One of the local pubs styles itself after geek/nerd culture (e.g. sci-fi, fantasy, and board games). The back of the coasters feature a word-search. It reports to contain 45 "geek words and phrases":
Writing code to solve a word-search isn't particularly tricky (if you remember to use a prefix trie) as long as you have a list of words to find, but in this case we are given no such clues.
But, since we are tremendously lazy, how can we solve this with code anyways?
First, I spent a few minutes searching the old-fashioned way (and not particularly well at that):
We have isolated some Star Trek, Star Wars, Game of Thrones, Alien, and Predator. Ergo, lets mine those terms to get a vocabulary.
I wrote a Wikipedia scraper in Python that can recursively walk from a starting point (caching pages at is goes for successive runs), and output the unique wordlist from that set of documents:
$ python wp_fetch.py -d 0 -o depth0.txt 'Star Trek' 'Star Wars' 'Game of Thrones' 'Alien (film)' 'Predator (film)' Star Trek 79383 Star Wars 114584 Game of Thrones 86865 Alien (film) 116904 Predator (film) 32345 $ wc depth0.txt 5335 5335 43433 depth0.txt
We collected 5335 words! Lets quickly OCR the puzzle, write a word-search solver in Python, and try it with our found dictionary:
$ python solve.py -w depth0.txt puzzle.txt Puzzle is 19 by 19 Loading depth0.txt 5335 words <manually snipped to remove lots of garbage results> * 2,11 E: ANDROID * 3, 8 E: PREDATOR * 4,11 E: DROID * 5,14 W: ROBOT * 6,16 W: WIZARD * 7, 2 SE: ENTERPRISE * 9, 5 E: HERO * 9,14 E: STARWARS * 10, 2 SW: ALIEN * 11,15 N: BATTLES * 12,12 SE: DRAGON * 13, 7 SW: MASTER * 15,16 E: WOLF * 17,13 N: STARTREK * 18, 2 SW: BEAST
That found a few more words for us (and a few times as much junk, but this isn't a very smart solver), but we are really missing quite a bit. Lets recurse once into Wikipedia:
$ python wp_fetch.py -d 1 -o depth1.txt 'Star Trek' 'Star Wars' 'Game of Thrones' 'Alien (film)' 'Predator (film)' | wc 2398 9038 57852 $ wc depth1.txt 61245 61245 561530 depth1.txt
That found 12 times as many unique words. Hopefully many more of them will be related to the topics at hand. Lets see!

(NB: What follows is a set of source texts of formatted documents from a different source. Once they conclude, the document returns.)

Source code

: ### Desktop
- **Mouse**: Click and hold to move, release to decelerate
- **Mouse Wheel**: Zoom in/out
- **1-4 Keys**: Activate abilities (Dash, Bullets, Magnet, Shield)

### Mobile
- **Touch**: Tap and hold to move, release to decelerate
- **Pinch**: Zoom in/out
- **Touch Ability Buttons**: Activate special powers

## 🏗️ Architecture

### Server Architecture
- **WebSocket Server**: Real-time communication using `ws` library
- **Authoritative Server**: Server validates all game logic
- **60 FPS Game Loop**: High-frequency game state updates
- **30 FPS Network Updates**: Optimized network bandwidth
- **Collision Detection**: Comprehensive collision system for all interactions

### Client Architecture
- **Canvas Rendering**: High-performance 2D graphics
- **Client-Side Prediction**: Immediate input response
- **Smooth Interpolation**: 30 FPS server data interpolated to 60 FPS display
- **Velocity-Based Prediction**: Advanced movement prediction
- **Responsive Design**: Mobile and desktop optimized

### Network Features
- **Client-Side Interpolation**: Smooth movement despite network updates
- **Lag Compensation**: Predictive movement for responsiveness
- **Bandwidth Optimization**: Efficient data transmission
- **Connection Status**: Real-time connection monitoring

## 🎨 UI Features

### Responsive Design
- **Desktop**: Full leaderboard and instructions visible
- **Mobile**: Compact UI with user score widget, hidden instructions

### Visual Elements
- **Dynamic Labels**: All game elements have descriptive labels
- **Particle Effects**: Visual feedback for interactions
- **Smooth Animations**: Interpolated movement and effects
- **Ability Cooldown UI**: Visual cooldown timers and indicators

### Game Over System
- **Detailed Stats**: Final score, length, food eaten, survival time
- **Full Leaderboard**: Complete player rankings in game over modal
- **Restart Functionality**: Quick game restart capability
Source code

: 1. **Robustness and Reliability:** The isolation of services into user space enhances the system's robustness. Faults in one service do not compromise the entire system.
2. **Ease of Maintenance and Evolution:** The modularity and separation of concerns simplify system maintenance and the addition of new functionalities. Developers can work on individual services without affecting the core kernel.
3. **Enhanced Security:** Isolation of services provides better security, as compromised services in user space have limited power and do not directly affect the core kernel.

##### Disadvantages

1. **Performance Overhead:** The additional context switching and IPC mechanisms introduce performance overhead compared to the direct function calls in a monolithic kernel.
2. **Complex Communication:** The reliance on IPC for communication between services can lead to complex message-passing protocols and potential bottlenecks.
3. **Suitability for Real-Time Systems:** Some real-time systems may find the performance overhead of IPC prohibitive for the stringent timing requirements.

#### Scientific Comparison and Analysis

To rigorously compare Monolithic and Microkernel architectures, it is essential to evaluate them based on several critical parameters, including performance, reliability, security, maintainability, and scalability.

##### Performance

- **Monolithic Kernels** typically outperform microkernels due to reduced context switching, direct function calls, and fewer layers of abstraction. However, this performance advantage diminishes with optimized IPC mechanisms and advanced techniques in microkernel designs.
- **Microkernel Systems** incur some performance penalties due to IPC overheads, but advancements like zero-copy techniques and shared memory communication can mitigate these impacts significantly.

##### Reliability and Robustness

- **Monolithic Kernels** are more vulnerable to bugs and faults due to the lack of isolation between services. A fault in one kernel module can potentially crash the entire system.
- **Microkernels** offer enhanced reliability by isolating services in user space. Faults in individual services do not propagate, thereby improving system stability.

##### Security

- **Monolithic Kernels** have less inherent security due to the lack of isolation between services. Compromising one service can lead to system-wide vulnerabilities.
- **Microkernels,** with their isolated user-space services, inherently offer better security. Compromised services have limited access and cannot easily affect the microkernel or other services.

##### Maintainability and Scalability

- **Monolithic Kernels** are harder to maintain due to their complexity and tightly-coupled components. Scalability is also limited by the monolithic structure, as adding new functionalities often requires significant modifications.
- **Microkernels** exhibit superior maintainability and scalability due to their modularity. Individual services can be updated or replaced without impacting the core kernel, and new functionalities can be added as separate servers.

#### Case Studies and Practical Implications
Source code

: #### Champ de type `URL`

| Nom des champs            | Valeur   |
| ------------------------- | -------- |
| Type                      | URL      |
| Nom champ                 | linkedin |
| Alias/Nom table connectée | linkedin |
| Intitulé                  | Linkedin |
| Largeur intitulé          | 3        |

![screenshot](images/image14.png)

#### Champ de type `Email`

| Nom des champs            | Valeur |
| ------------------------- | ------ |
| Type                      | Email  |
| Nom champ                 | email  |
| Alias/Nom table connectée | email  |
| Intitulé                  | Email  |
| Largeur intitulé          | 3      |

$ python solve.py -w depth1.txt puzzle.txt Puzzle is 19 by 19 Loading depth0.txt 61245 words <manually snipped for interesting results> * 0,12 N: GOBLIN * 1,12 SE: HOBBIT * 2,11 E: ANDROID * 6,16 W: WIZARD * 8,14 N: LORDOFTHERINGS * 9,17 NW: SAURON * 10, 0 SE: LANNISTER * 11,15 N: BATTLESTAR * 12, 0 S: DUNGEON * 12,13 SW: WALKER * 16, 3 S: DARTHVADER * 18, 0 SW: TOLKIEN * 18,14 N: BRADBURY
Still only 35 words of the reported 45, but we found some words (e.g. "SAURON", "WIZARD", "WALKER") for which we didn't even list the source material. Score!